HP is ending its design work on the 64-bit Itanium processor, announcing Thursday that Intel has agreed to hire HP’s Colorado-based Itanium design team.
HP began working with Intel more than a decade ago to develop the chip, which has been available in HP servers since 2001. Despite grand expectations, Itanium was slow to take off because of performance problems and high costs, but analysts say Itanium’s third generation - Itanium 2, released in 2003 - is a greatly improved processor.
By ending its Itanium chip design work, HP is saying that it believes Itanium has matured to the point where its input is no longer necessary at the processor-level, analyst say.

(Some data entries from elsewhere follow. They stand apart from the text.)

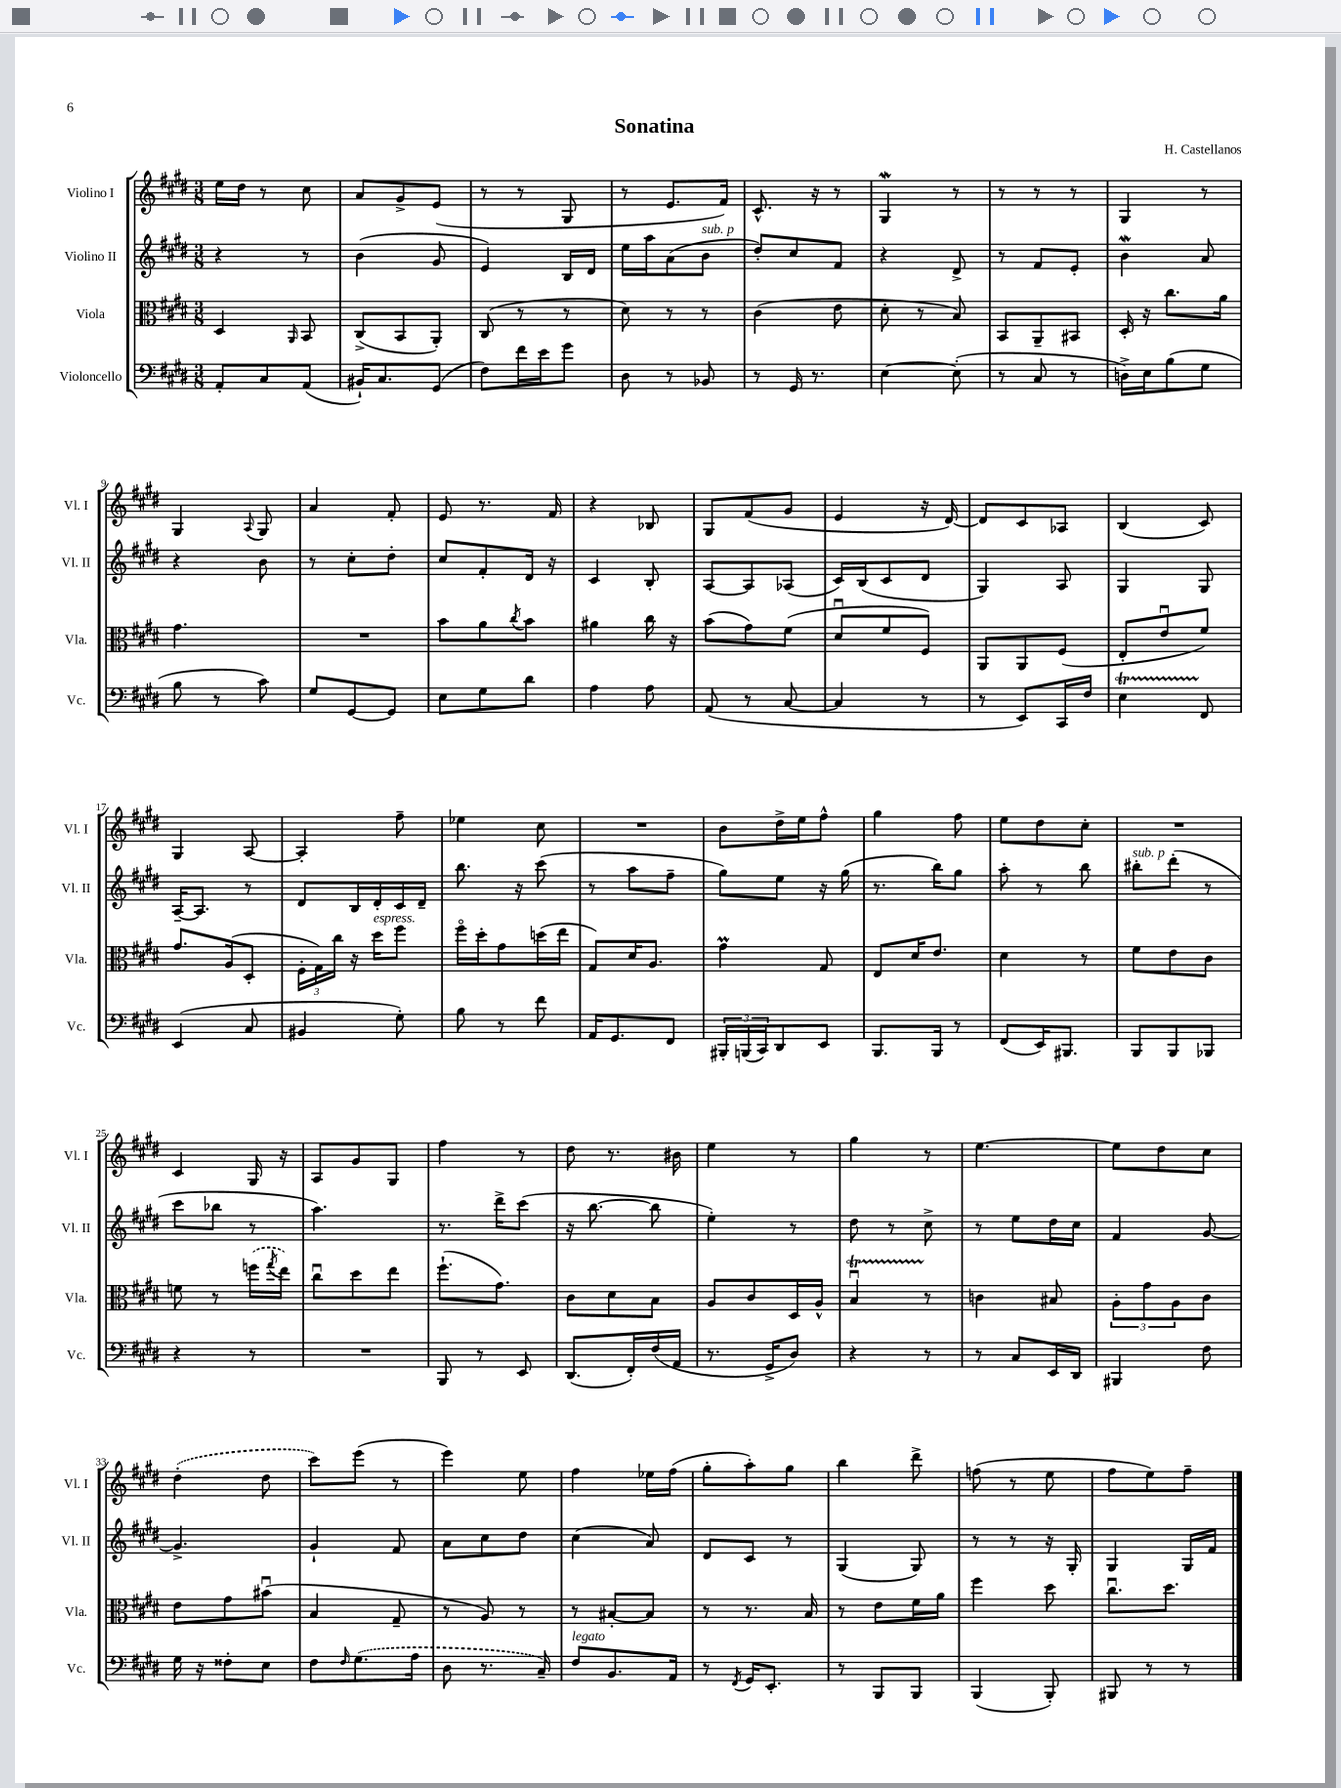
\header { title = "Sonatina" composer = "H. Castellanos" }
<<
\new StaffGroup <<
\new Staff = "s0" \with { instrumentName = "Violino I" shortInstrumentName = "Vl. I" } {
    \clef treble \key e \major \numericTimeSignature \time 3/8
    e''16 dis''16 r8 cis''8 |
    a'8 gis'8-> e'8( |
    r8 r8 gis8 |
    r8 e'8. fis'16) |
    cis'8.-^ r16 r8 |
    gis4\mordent r8 |
    r8 r8 r8 |
    gis4 r8 |
    gis4 \appoggiatura { a8 } gis8 |
    a'4 fis'8-. |
    e'8 r8. fis'16 |
    r4 bes8 |
    gis8 fis'8( gis'8 |
    e'4 r16 dis'16~) |
    dis'8 cis'8 aes8 |
    b4( cis'8) |
    gis4 a8~ |
    a4-. fis''8-- |
    ees''4 cis''8 |
    R4. |
    b'8 dis''16-> e''16 fis''8-^ |
    gis''4 fis''8 |
    e''8 dis''8 cis''8-. |
    R4. |
    cis'4 gis16 r16 |
    a8 gis'8 gis8 |
    fis''4 r8 |
    dis''8 r8. bis'16 |
    e''4 r8 |
    gis''4 r8 |
    e''4.~ |
    e''8 dis''8 cis''8 |
    \once \slurDashed dis''4-.( dis''8 |
    cis'''8) e'''8( r8 |
    e'''4) e''8 |
    fis''4 ees''16 fis''16( |
    gis''8-. a''8-.) gis''8 |
    b''4 dis'''8-> |
    f''8( r8 e''8 |
    fis''8 e''8) fis''8-- \bar "|." |
}
\new Staff = "s1" \with { instrumentName = "Violino II" shortInstrumentName = "Vl. II" } {
    \clef treble \key e \major \numericTimeSignature \time 3/8
    r4 r8 |
    b'4( gis'8 |
    e'4) b16 dis'16 |
    e''16 a''16 a'8( b'8^\markup { \italic "sub. p" } |
    dis''8-.) cis''8 fis'8 |
    r4 dis'8-> |
    r8 fis'8 e'8-. |
    b'4\mordent a'8 |
    r4 b'8 |
    r8 cis''8-. dis''8-. |
    cis''8 fis'8-. dis'16 r16 |
    cis'4 b8-. |
    a8~ a8 aes8( |
    cis'16) b16( cis'8 dis'8 |
    gis4) a8 |
    gis4 gis8 |
    a16~-- a8. r8 |
    dis'8 b16 dis'16-. cis'16 dis'16-- |
    b''8. r16 cis'''8( |
    r8 a''8 fis''8-- |
    gis''8) e''8 r16 gis''16( |
    r8. b''16) gis''8 |
    a''8-. r8 b''8 |
    bis''8-.^\markup { \italic "sub. p" } dis'''8-.( r8 |
    cis'''8 bes''8 r8 |
    a''4.) |
    r8. dis'''16-> cis'''8( |
    r16 b''8.~ b''8 |
    e''4-.) r8 |
    dis''8 r8 cis''8-> |
    r8 e''8 dis''16 cis''16 |
    fis'4 gis'8~ |
    gis'4.-> |
    gis'4-! fis'8 |
    a'8 cis''8 dis''8 |
    cis''4( a'8) |
    dis'8 cis'8 r8 |
    gis4( gis8) |
    r8 r8 r16 gis16-. |
    gis4 gis16 fis'16 \bar "|." |
}
\new Staff = "s2" \with { instrumentName = "Viola" shortInstrumentName = "Vla." } {
    \clef alto \key e \major \numericTimeSignature \time 3/8
    dis4 \grace { a,16 } b,8 |
    cis8->( b,8 a,8-.) |
    cis8( r8 r8 |
    dis'8) r8 r8 |
    cis'4( e'8 |
    dis'8-. r8 b8) |
    b,8 a,8-- bis,8 |
    dis16-. r16 cis''8. a'16 |
    gis'4. |
    R4. |
    b'8 a'8 \acciaccatura { cis''8 } b'8 |
    ais'4 cis''16 r16 |
    b'8( gis'8) fis'8( |
    dis'8\downbow fis'8 fis8) |
    a,8 a,8 fis8( |
    e8-. e'8\downbow fis'8) |
    gis'8. a16( dis8-. |
    \tuplet 3/2 { fis16-. gis16) cis''16 } r16 dis''16^\markup { \italic "espress." } fis''8 |
    fis''16\flageolet dis''16-. gis'8 d''16( e''16 |
    gis8) dis'16 a8. |
    gis'4\prall gis8 |
    e8 dis'16 e'8. |
    dis'4 r8 |
    fis'8 e'8 cis'8 |
    f'8 r8 \once \slurDashed f''16( \acciaccatura { gis''8 } e''16) |
    cis''8\downbow dis''8 e''8 |
    fis''8.-!( gis'8.) |
    cis'8 dis'8 b8 |
    a8 cis'8 dis16 a16-^ |
    b4\downbow\startTrillSpan r8\stopTrillSpan |
    c'4 bis8 |
    \tuplet 3/2 { a8-. gis'8 a8 } cis'8 |
    e'8 gis'8 bis'8\downbow( |
    b4 gis8-- |
    r8 a8) r8 |
    r8 bis8~-. bis8 |
    r8 r8. b16 |
    r8 e'8 fis'16 a'16 |
    fis''4 dis''8 |
    cis''8.\downbow dis''8. \bar "|." |
}
\new Staff = "s3" \with { instrumentName = "Violoncello" shortInstrumentName = "Vc." } {
    \clef bass \key e \major \numericTimeSignature \time 3/8
    a,8-. cis8 a,8( |
    bis,16-!) cis8. gis,8( |
    fis8) fis'16 e'16 gis'8 |
    dis8 r8 bes,8 |
    r8 gis,16 r8. |
    e4~ e8-.( |
    r8 cis8 r8 |
    d16->) e16 b8( gis8 |
    b8 r8 cis'8) |
    gis8 gis,8~ gis,8 |
    e8 gis8 dis'8 |
    a4 a8 |
    a,8( r8 cis8~ |
    cis4 r8 |
    r8 e,8) cis,16 fis16 |
    e4\startTrillSpan fis,8\stopTrillSpan |
    e,4( cis8 |
    bis,4 gis8-.) |
    b8 r8 fis'8 |
    a,16 gis,8. fis,8 |
    \tuplet 3/2 { bis,,16-. b,,16( cis,16) } dis,8 e,8 |
    b,,8. b,,16 r8 |
    fis,8( e,16) bis,,8. |
    b,,8 b,,8 bes,,8 |
    r4 r8 |
    R4. |
    b,,8 r8 e,8 |
    dis,8.( fis,16-.) fis16( a,16 |
    r8. gis,16-> dis8) |
    r4 r8 |
    r8 cis8 e,16 dis,16 |
    bis,,4 fis8 |
    gis16 r16 fisis8-. e8 |
    fis8 \grace { fis16 } \once \slurDashed gis8.( a16 |
    dis8 r8. cis16--) |
    fis8^\markup { \italic "legato" } b,8. a,16 |
    r8 \acciaccatura { fis,8 } gis,16 e,8.-. |
    r8 b,,8 b,,8 |
    b,,4( b,,8-.) |
    bis,,8 r8 r8 \bar "|." |
}
>>
>>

Intel, on the other hand, is strengthening its commitment to continue to advance Itanium, including work on multicore and multithreaded designs. A dual-core Itanium processor is slated for release next year.

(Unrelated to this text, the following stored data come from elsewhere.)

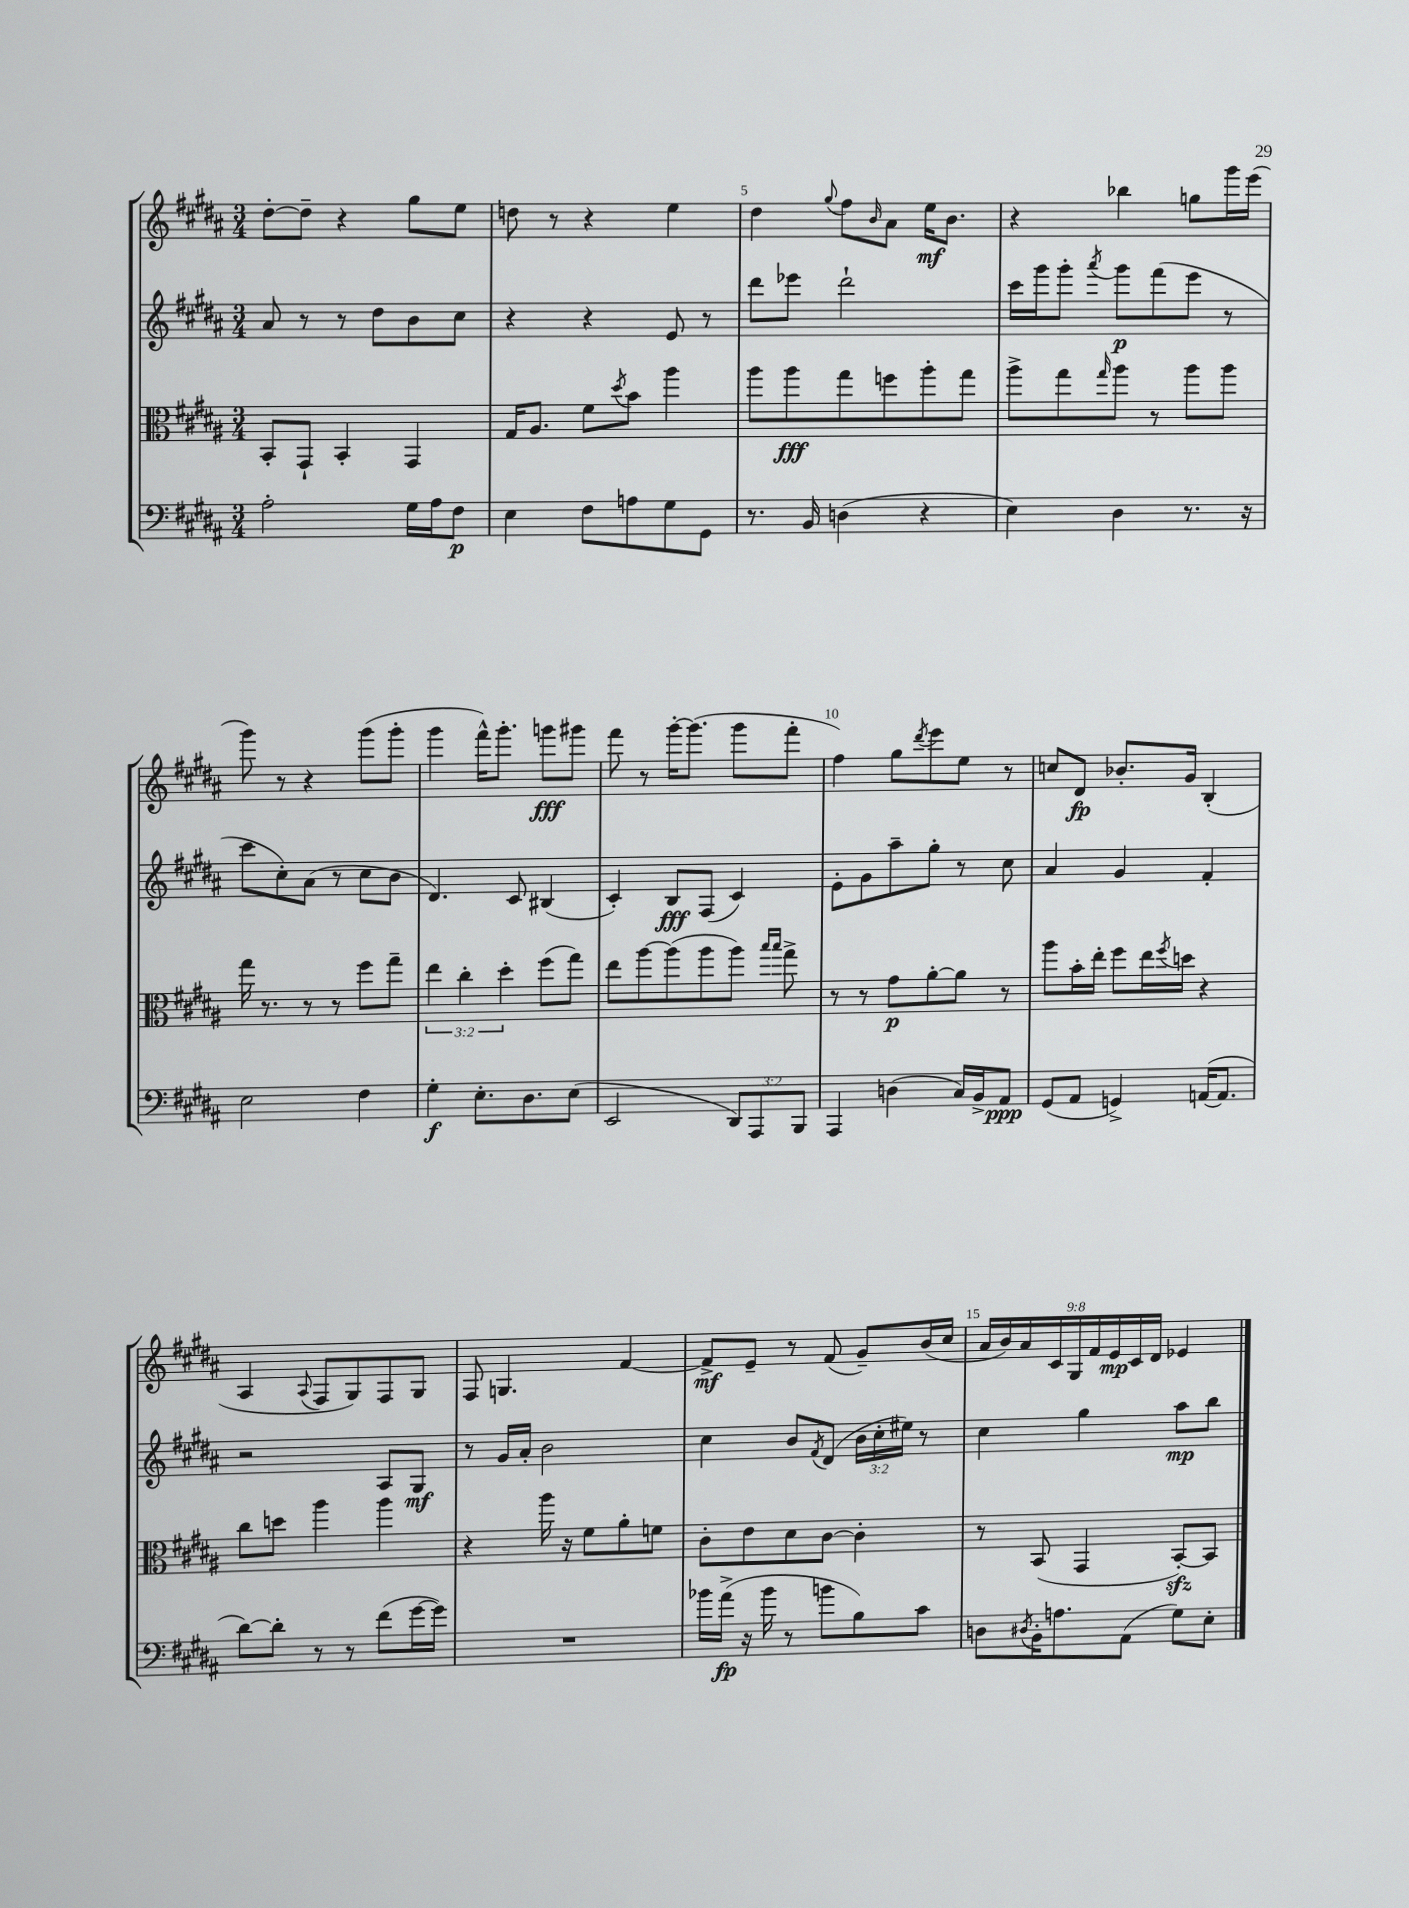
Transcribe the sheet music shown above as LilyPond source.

<<
\new StaffGroup <<
\new Staff = "s0" {
    \clef treble \key b \major \numericTimeSignature \time 3/4 \override Staff.TupletNumber.text = #tuplet-number::calc-fraction-text
    dis''8~-. dis''8-- r4 gis''8 e''8 |
    d''8 r8 r4 e''4 |
    dis''4 \appoggiatura { gis''8 } fis''8 \grace { b'16 } ais'8 e''16\mf b'8. |
    r4 bes''4 g''8 gis'''16 e'''16( |
    gis'''8) r8 r4 gis'''8( gis'''8-. |
    gis'''4 fis'''16-^) gis'''8.-. g'''8\fff gis'''8 |
    fis'''8 r8 gis'''16~-. gis'''8.( gis'''8 fis'''8-. |
    fis''4) gis''8 \acciaccatura { dis'''8 } e'''8 e''8 r8 |
    c''8 dis'8\fp bes'8.-. gis'16 b4-.( |
    ais4 \appoggiatura { ais8 } fis8 gis8) fis8 gis8 |
    fis8 g4. fis'4~ |
    fis'8->\mf e'8-- r8 fis'8( gis'8--) b'16( cis''16 |
    \tuplet 9/8 { ais'16 b'16) ais'16 cis'16 gis16 fis'16 e'16\mp cis'16 dis'16 } ees'4 \bar "|." |
}
\new Staff = "s1" {
    \clef treble \key b \major \numericTimeSignature \time 3/4 \override Staff.TupletNumber.text = #tuplet-number::calc-fraction-text
    ais'8 r8 r8 dis''8 b'8 cis''8 |
    r4 r4 e'8 r8 |
    dis'''8 ees'''8 dis'''2-! |
    cis'''16 gis'''16 gis'''8-. \acciaccatura { ais'''8 } gis'''8\p fis'''8( e'''8 r8 |
    cis'''8 cis''8-.) ais'8( r8 cis''8 b'8 |
    dis'4.) cis'8 bis4( |
    cis'4-.) b8\fff fis8( cis'4) |
    e'8-. gis'8 ais''8-- gis''8-. r8 cis''8 |
    ais'4 gis'4 fis'4-. |
    r2 ais8 gis8\mf |
    r8 gis'16 ais'16-. b'2 |
    cis''4 b'8 \acciaccatura { fis'8 } dis'8( \tuplet 3/2 { b'16 cis''16-. eis''16) } r8 |
    cis''4 gis''4 ais''8\mp b''8 \bar "|." |
}
\new Staff = "s2" {
    \clef alto \key b \major \numericTimeSignature \time 3/4 \override Staff.TupletNumber.text = #tuplet-number::calc-fraction-text
    b,8-. gis,8-! b,4-. gis,4 |
    gis16 ais8. fis'8 \acciaccatura { dis''8 } b'8 ais''4 |
    ais''8 ais''8\fff gis''8 f''8 ais''8-. gis''8 |
    ais''8-> gis''8 \grace { gis''16 } ais''8 r8 ais''8 ais''8 |
    gis''16 r8. r8 r8 fis''8 gis''8-- |
    \tuplet 3/2 { e''4 cis''4-. dis''4-. } fis''8( gis''8) |
    e''8 ais''8~ ais''8( ais''8 ais''8) \grace { b''16 b''16 } gis''8-> |
    r8 r8 gis'8\p ais'8~-. ais'8 r8 |
    ais''8 b'16-. e''16-. fis''8 e''16 \acciaccatura { fis''8 } d''16 r4 |
    cis''8 d''8 ais''4 ais''4 |
    r4 ais''16 r16 fis'8 ais'8-. f'8 |
    cis'8-. e'8 dis'8 cis'8~ cis'4-. |
    r8 b,8( gis,4 b,8~-.\sfz) b,8 \bar "|." |
}
\new Staff = "s3" {
    \clef bass \key b \major \numericTimeSignature \time 3/4 \override Staff.TupletNumber.text = #tuplet-number::calc-fraction-text
    ais2-. gis16 ais16 fis8\p |
    e4 fis8 a8 gis8 gis,8 |
    r8. b,16 d4( r4 |
    e4) dis4 r8. r16 |
    e2 fis4 |
    gis4-.\f e8.-. dis8. e8( |
    e,2 \tuplet 3/2 { dis,8) ais,,8 b,,8 } |
    ais,,4 d4( cis16) b,16-> ais,8\ppp |
    gis,8( ais,8 g,4->) a,16~( a,8. |
    dis'8~) dis'8-. r8 r8 fis'8( gis'16~ gis'16) |
    R2. |
    bes'16 ais'16->\fp( r16 bes'16 r8 b'8 b8) cis'8 |
    d8 \acciaccatura { dis8 } b,16-. a8. ais,8( gis8) e8-. \bar "|." |
}
>>
>>
\layout { \context { \Score currentBarNumber = #3 \override BarNumber.break-visibility = ##(#f #t #t) barNumberVisibility = #(every-nth-bar-number-visible 5) } }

“HP no longer needs to focus on the chip level and can focus more on systems,” says Martin Reynolds, a Gartner fellow. “It’s a sensible maturation of the development process.”
In announcing the shift of several hundred developers to Intel, HP also stressed its continued commitment to Itanium. It said that it would invest more than $3 billion over the next three years in its Itanium 2-based Integrity servers, which compete in the $20 billion RISC server market.
The investment will go towards research and development, server and system software design, ISV offerings and sales and marketing, HP said.
“We’re actually net increasing our investment [in Itanium] ... in things like chipset development so we can deliver very high bandwidth memory and high bandwidth I/O capabilities in our servers, in software such as HP-UX for high availability and virtualization,” says Don Jenkins, vice president of marketing for HP’s business critical servers.
HP also plans to strengthen its Itanium platform with support for OpenVMS next month, for example, providing an easier migration path for customers running Alpha systems. In addition, HP will be working with Intel to increase the number applications that can run on Itanium.
“We’re up to 2,900 applications and we’re increasing efforts there,” says Jenkins.
By handing off the design team HP will see a cost reduction of $40 million to $50 million a year, Reynolds says.
“It’s really a small impact,” he adds. “It’s still business as usual.”
In the fourth quarter, sales of HP’s Itanium-based Integrity servers accounted for 16% of the company’s high-end server revenue, up from 5% a year ago. The company expects Itanium-based servers to make up more than half of high-end server sales by the end of next year and 70% by the end of 2006.